The Punjab and Haryana high court has set aside provisions of Haryana Backward Classes (Reservation in Services and Admissions in Educational Institutions) Act 2016 through which the state had fixed income criteria to give quota under the backward class category.
A division bench comprising Justices Mahesh Grover and Mahabir Singh Sandhu passed the orders yesterday while hearing a bunch of petitions filed by young aspirants to the MBBS course in Haryana under BC quota.
According to the rule, which has been set aside, children of persons having gross annual income of upto Rs 3 lakh would get the benefit of reservation first in services and admission in educational institutions.
The rest of the quota will go to such class of BCs who are part of Rs 3 lakh to Rs six lakh per annum category.
The bench observed that the impugned notification is bad in law as there is no established co-relation between the socially backward and economically deprived.

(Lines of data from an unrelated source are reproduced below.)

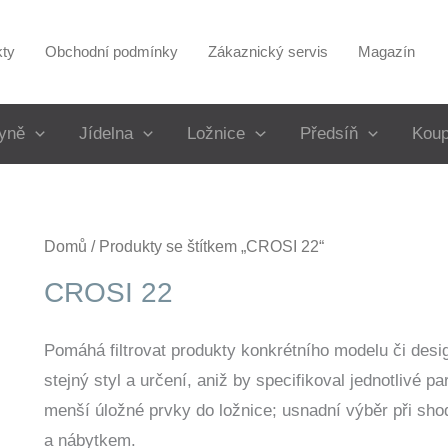
kty
Obchodní podmínky
Zákaznický servis
Magazín
yně
Jídelna
Ložnice
Předsíň
Koup
Domů
/ Produkty se štítkem „CROSI 22“
CROSI 22
Pomáhá filtrovat produkty konkrétního modelu či desi
stejný styl a určení, aniž by specifikoval jednotlivé 
menší úložné prvky do ložnice; usnadní výběr při sh
a nábytkem.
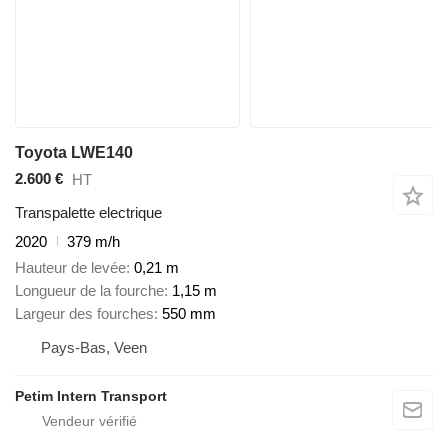
Toyota LWE140
2.600 €
HT
Transpalette electrique
2020
379 m/h
Hauteur de levée
0,21 m
Longueur de la fourche
1,15 m
Largeur des fourches
550 mm
Pays-Bas, Veen
Petim Intern Transport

The court said economic criteria and well-being can be one of the indicators for social uplift but can't be the sole criterion.

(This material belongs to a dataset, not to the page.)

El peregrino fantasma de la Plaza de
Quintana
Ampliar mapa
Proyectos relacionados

The court said the state has faltered in prescribing this criterion for the reason that it is not substantiated by any verifiable data to establish social backwardness of the classes that stand to benefit.
The social advancement of a caste or a group would have to be identified on an empirical data and it cannot be assumed straightway that those with income above Rs 3 lakh would have unshackled the social backwardness, such an exclusion from within the identified backward class cannot stand the test of constitutional requirement, the bench observed.
The court also set aside the merit list prepared for the admission to state's medical colleges and ordered fresh counselling.